*** Begin section ***

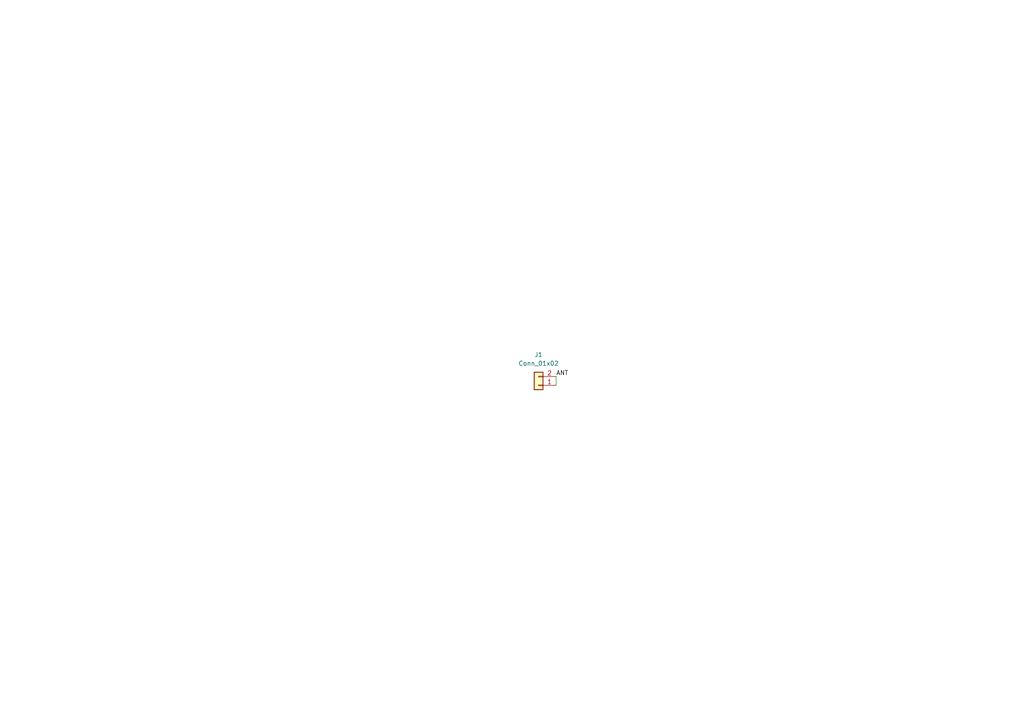
<source format=kicad_sch>
(kicad_sch
	(version 20250114)
	(generator "eeschema")
	(generator_version "9.0")
	(uuid "1d90eb76-94ad-42ee-a1c7-3c040dcf91c0")
	(paper "A4")
	
	(wire
		(pts
			(xy 161.29 109.22) (xy 161.29 111.76)
		)
		(stroke
			(width 0)
			(type default)
		)
		(uuid "21c96360-cc40-44bd-95af-eb24fe8be86c")
	)
	(label "ANT"
		(at 161.29 109.22 0)
		(effects
			(font
				(size 1.27 1.27)
			)
			(justify left bottom)
		)
		(uuid "7cac3bef-4ca2-4050-8709-79739d14f421")
	)
	(symbol
		(lib_id "Connector_Generic:Conn_01x02")
		(at 156.21 111.76 180)
		(unit 1)
		(exclude_from_sim no)
		(in_bom yes)
		(on_board yes)
		(dnp no)
		(fields_autoplaced yes)
		(uuid "d5224ac6-3b29-4f27-99e0-c4e878a39680")
		(property "Reference" "J1"
			(at 156.21 102.87 0)
			(effects
				(font
					(size 1.27 1.27)
				)
			)
		)
		(property "Value" "Conn_01x02"
			(at 156.21 105.41 0)
			(effects
				(font
					(size 1.27 1.27)
				)
			)
		)
		(property "Footprint" "RoyalBlue54L-NFC-Antenna_Connector_FPC:0.5mm-2p"
			(at 156.21 111.76 0)
			(effects
				(font
					(size 1.27 1.27)
				)
				(hide yes)
			)
		)
		(property "Datasheet" "~"
			(at 156.21 111.76 0)
			(effects
				(font
					(size 1.27 1.27)
				)
				(hide yes)
			)
		)
		(property "Description" "Generic connector, single row, 01x02, script generated (kicad-library-utils/schlib/autogen/connector/)"
			(at 156.21 111.76 0)
			(effects
				(font
					(size 1.27 1.27)
				)
				(hide yes)
			)
		)
		(pin "1"
			(uuid "61bc920a-4459-4bb7-8012-ae3b9a30bead")
		)
		(pin "2"
			(uuid "a052d1db-2c3b-4d84-9b2c-8ec5e0a4107a")
		)
		(instances
			(project ""
				(path "/1d90eb76-94ad-42ee-a1c7-3c040dcf91c0"
					(reference "J1")
					(unit 1)
				)
			)
		)
	)
	(sheet_instances
		(path "/"
			(page "1")
		)
	)
	(embedded_fonts no)
)

</source>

*** End section ***

Skip the images and write out the rest of the listing exactly.

▶ _COMPLETED TASK_
<source format=kicad_sch>
(kicad_sch
	(version 20250114)
	(generator "eeschema")
	(generator_version "9.0")
	(uuid "1d90eb76-94ad-42ee-a1c7-3c040dcf91c0")
	(paper "A4")
	
	(wire
		(pts
			(xy 161.29 109.22) (xy 161.29 111.76)
		)
		(stroke
			(width 0)
			(type default)
		)
		(uuid "21c96360-cc40-44bd-95af-eb24fe8be86c")
	)
	(label "ANT"
		(at 161.29 109.22 0)
		(effects
			(font
				(size 1.27 1.27)
			)
			(justify left bottom)
		)
		(uuid "7cac3bef-4ca2-4050-8709-79739d14f421")
	)
	(symbol
		(lib_id "Connector_Generic:Conn_01x02")
		(at 156.21 111.76 180)
		(unit 1)
		(exclude_from_sim no)
		(in_bom yes)
		(on_board yes)
		(dnp no)
		(fields_autoplaced yes)
		(uuid "d5224ac6-3b29-4f27-99e0-c4e878a39680")
		(property "Reference" "J1"
			(at 156.21 102.87 0)
			(effects
				(font
					(size 1.27 1.27)
				)
			)
		)
		(property "Value" "Conn_01x02"
			(at 156.21 105.41 0)
			(effects
				(font
					(size 1.27 1.27)
				)
			)
		)
		(property "Footprint" "RoyalBlue54L-NFC-Antenna_Connector_FPC:0.5mm-2p"
			(at 156.21 111.76 0)
			(effects
				(font
					(size 1.27 1.27)
				)
				(hide yes)
			)
		)
		(property "Datasheet" "~"
			(at 156.21 111.76 0)
			(effects
				(font
					(size 1.27 1.27)
				)
				(hide yes)
			)
		)
		(property "Description" "Generic connector, single row, 01x02, script generated (kicad-library-utils/schlib/autogen/connector/)"
			(at 156.21 111.76 0)
			(effects
				(font
					(size 1.27 1.27)
				)
				(hide yes)
			)
		)
		(pin "1"
			(uuid "61bc920a-4459-4bb7-8012-ae3b9a30bead")
		)
		(pin "2"
			(uuid "a052d1db-2c3b-4d84-9b2c-8ec5e0a4107a")
		)
		(instances
			(project ""
				(path "/1d90eb76-94ad-42ee-a1c7-3c040dcf91c0"
					(reference "J1")
					(unit 1)
				)
			)
		)
	)
	(sheet_instances
		(path "/"
			(page "1")
		)
	)
	(embedded_fonts no)
)

</source>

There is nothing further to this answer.